_Directions for this task_: From the records below, return every line containing the word "assign".

_Raw data_:

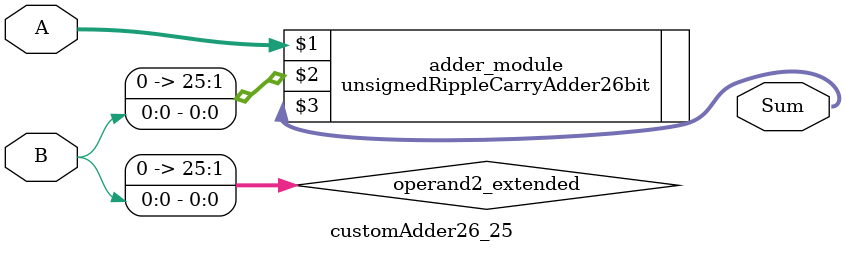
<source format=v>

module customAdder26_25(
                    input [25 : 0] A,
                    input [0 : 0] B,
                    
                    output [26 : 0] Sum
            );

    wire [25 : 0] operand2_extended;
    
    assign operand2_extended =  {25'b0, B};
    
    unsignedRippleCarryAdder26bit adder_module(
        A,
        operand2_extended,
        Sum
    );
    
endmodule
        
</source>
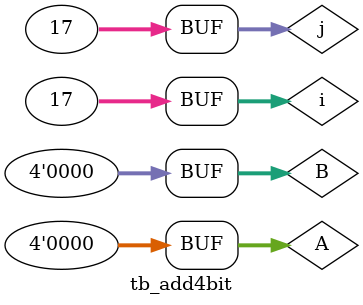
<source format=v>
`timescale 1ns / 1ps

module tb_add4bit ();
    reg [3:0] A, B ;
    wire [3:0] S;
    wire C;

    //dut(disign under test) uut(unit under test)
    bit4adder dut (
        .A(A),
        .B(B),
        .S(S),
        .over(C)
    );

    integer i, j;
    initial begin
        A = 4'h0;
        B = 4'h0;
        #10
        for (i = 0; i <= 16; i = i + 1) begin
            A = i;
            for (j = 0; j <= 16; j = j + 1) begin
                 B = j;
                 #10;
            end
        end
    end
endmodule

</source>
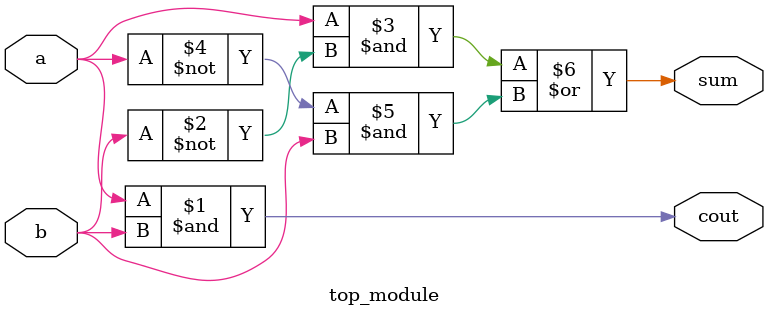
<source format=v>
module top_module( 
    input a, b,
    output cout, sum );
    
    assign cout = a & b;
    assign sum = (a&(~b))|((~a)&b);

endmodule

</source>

_Written solution_:
    assign operand2_extended =  {25'b0, B};
    assign cout = a & b;
    assign sum = (a&(~b))|((~a)&b);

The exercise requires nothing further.